• Work order
Among the entries below, find the lines that hold the word "Magariños" and report them.

(Saved entries)
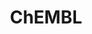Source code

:---
layout: default
bigquery: https://console.cloud.google.com/bigquery?p=patents-public-data&d=ebi_chembl&page=dataset
citation: '"The ChEMBL database in 2017." Anna Gaulton, Anne Hersey, Michał Nowotka,
  A Patrícia Bento, Jon Chambers, David Mendez, Prudence Mutowo, Francis Atkinson,
  Louisa J Bellis, Elena Cibrián-Uhalte, Mark Davies, Nathan Dedman, Anneli Karlsson,
  María Paula Magariños, John P Overington, George Papadatos, Ines Smit, Andrew R
  Leach Nucleic acids Research (2017) 45 (Database Issue), D945-D954'
contributors: European Bioinformatics Institute
cost: None
description: ChEMBL Data is a manually curated database of small molecules used in
  drug discovery, including information about existing patented drugs.
documentation: 'schema: https://www.ebi.ac.uk/chembl/db_schema


  '
last_edit: 04/10/2022, 11:39:59
location: https://console.cloud.google.com/marketplace/product/google_patents_public_datasets/chembl
maintained_by: EMBL-EBI, an outstation of European Molecular Biology Laboratory
related_publications: '

  ChEMBL: towards direct deposition of bioassay data.


  Mendez D, Gaulton A, Bento AP, Chambers J, De Veij M, Félix E, Magariños MP, Mosquera
  JF, Mutowo P, Nowotka M, Gordillo-Marañón M, Hunter F, Junco L, Mugumbate G, Rodriguez-Lopez
  M, Atkinson F, Bosc N, Radoux CJ, Segura-Cabrera A, Hersey A, Leach AR.


  — Nucleic Acids Res. 2019; 47(D1):D930-D940. doi: 10.1093/nar/gky1075

  '
schema_fields:
- name
- warning_year
- description
- inorganic_flag
- class_level
- hba_lipinski
- last_active
- usan_stem
- target_type
- assay_tax_id
- l7
- mc_target_accession
- mc_target_name
- dosed_ingredient
- acd_logp
- creation_date
- record_id
- priority
- domain_description
- ass_cls_map_id
- level4_description
- assay_tissue
- value
- qudt_units
- le
- metref_id
- full_molformula
- heavy_atoms
- first_page
- efo_term
- status
- met_id
- target_mapping
- standard_units
- caloha_id
- sequence
- downgraded
- atc_code
- mc_organism
- short_name
- published_value
- std_act_id
- strength
- tissue_id
- drug_product_flag
- site_residues
- title
- ad_type
- l5
- standard_inchi
- withdrawn_country
- standard_value
- targcomp_id
- src_compound_id
- l1
- cx_logp
- path
- published_units
- alert_set_id
- level1_description
- ap_id
- research_stem
- warning_class
- withdrawn_flag
- tax_id
- src_assay_id
- doi
- mol_hrac_id
- usan_stem_id
- smid
- mw_monoisotopic
- rtb
- uo_units
- oral
- bei
- protein_class_id
- idx
- chebi_par_id
- warnref_id
- src_id
- trade_name
- uberon_id
- activity_id
- assay_strain
- cell_id
- compound_name
- assay_id
- go_id
- qed_weighted
- canonical_smiles
- standard_upper_value
- first_in_class
- compound_key
- subgroup
- pathway_key
- assay_organism
- last_page
- bao_endpoint
- parenteral
- enzyme_tid
- standard_text_value
- ddd_value
- assay_test_type
- withdrawn_year
- ref_id
- mutation
- level4
- prod_pat_id
- route
- cell_source_tax_id
- max_phase_for_ind
- units
- hba
- l2
- potential_duplicate
- product_id
- who_extra
- mesh_id
- psa
- rgid
- ddd_comment
- species_group_flag
- delist_flag
- pubmed_id
- doc_type
- aidx
- version
- num_lipinski_ro5_violations
- patent_no
- stem
- approval_date
- parent_molregno
- hbd
- isoform
- start_position
- disease_efficacy
- compsyn_id
- ref_type
- relation
- first_approval
- level5
- who_name
- molfile
- num_ro5_violations
- entity_type
- component_id
- stem_class
- usan_stem_definition
- domain_id
- res_stem_id
- annotation
- targrel_id
- metabolite_record_id
- patent_expire_date
- level3_description
- activity_count
- entity_id
- src_short_name
- level2
- helm_notation
- protclasssyn_id
- journal
- comp_go_id
- action_type
- volume
- l8
- mec_id
- acd_most_apka
- mechanism_comment
- level3
- major_class
- max_phase
- normal_range_min
- tid_fixed
- active_ingredient
- ingredient
- synonyms
- job_id
- clo_id
- chembl_id
- warning_type
- toid
- site_id
- definition
- pref_name
- submission_date
- cell_description
- co_stem_id
- usan_year
- selectivity_comment
- company
- component_type
- substrate_record_id
- activity_comment
- text_value
- innovator_company
- data_validity_comment
- class_type
- direct_interaction
- l6
- frac_code
- updated_by
- bao_id
- drug_record_id
- patent_id
- previous_company
- abstract
- organism
- chirality
- source
- syn_type
- assay_desc
- patent_use_code
- published_type
- prediction_method
- cx_most_apka
- alert_id
- dosage_form
- acd_most_bpka
- protein_class_desc
- nda_type
- mol_atc_id
- enzyme_name
- molecule_type
- indref_id
- doc_id
- related_tid
- authors
- molregno
- l4
- curated_by
- year
- standard_flag
- availability_type
- cl_lincs_id
- topical
- assay_class_id
- smarts
- molsyn_id
- assay_subcellular_fraction
- cx_logd
- warning_description
- drug_substance_flag
- source_domain_id
- ro3_pass
- mol_irac_id
- ddd_admr
- formulation_id
- applicant_full_name
- pathway_id
- curation_comment
- hbd_lipinski
- mol_frac_id
- cell_ontology_id
- result_flag
- assay_source
- frac_class_id
- l3
- molecular_species
- homologue
- molecular_mechanism
- standard_relation
- oc_id
- natural_product
- parameter_type
- assay_category
- country
- pchembl_value
- alogp
- assay_cell_type
- mesh_heading
- mecref_id
- type
- tid
- tbl
- usan_substem
- parent_type
- relationship
- variant_id
- cellosaurus_id
- relationship_type
- efo_id
- mechanism_of_action
- black_box_warning
- domain_name
- warning_id
- issue
- mw_freebase
- indication_class
- assay_param_id
- protein_class_synonym
- stat
- comments
- withdrawn_reason
- biocomp_id
- ddd_units
- mc_target_type
- parent_id
- withdrawn_class
- hrac_code
- structure_type
- aspect
- published_relation
- parent_go_id
- full_mwt
- bao_format
- prodrug
- cell_name
- as_id
- hrac_class_id
- irac_code
- bto_id
- alert_name
- label
- binding_site_comment
- comp_class_id
- therapeutic_flag
- src_description
- relationship_desc
- sei
- cpd_str_alert_id
- sequence_md5sum
- acd_logd
- db_version
- cx_most_bpka
- standard_inchi_key
- ddd_id
- polymer_flag
- level1
- set_name
- compd_id
- cell_source_tissue
- active_molregno
- cell_source_organism
- end_position
- site_name
- sitecomp_id
- log_id
- cidx
- aromatic_rings
- confidence
- normal_range_max
- component_synonym
- mc_tax_id
- met_comment
- upper_value
- orig_description
- accession
- updated_on
- warning_country
- confidence_score
- publication_number
- irac_class_id
- db_source
- parameter_value
- actsm_id
- predbind_id
- ref_url
- assay_type
- ridx
- lle
- domain_type
- drugind_id
- met_conversion
- level2_description
- standard_type
- num_alerts
- target_desc
shortname: chembl
tags:
- biotechnology
- health
- chemical
- bioinformatics
- medical
terms_of_use: CC BY-SA 3.0
title: ChEMBL
uuid: e232a192-965c-4ec9-904c-155b6dfe56c5
---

• Solution to the exercise
  María Paula Magariños, John P Overington, George Papadatos, Ines Smit, Andrew R
  Mendez D, Gaulton A, Bento AP, Chambers J, De Veij M, Félix E, Magariños MP, Mosquera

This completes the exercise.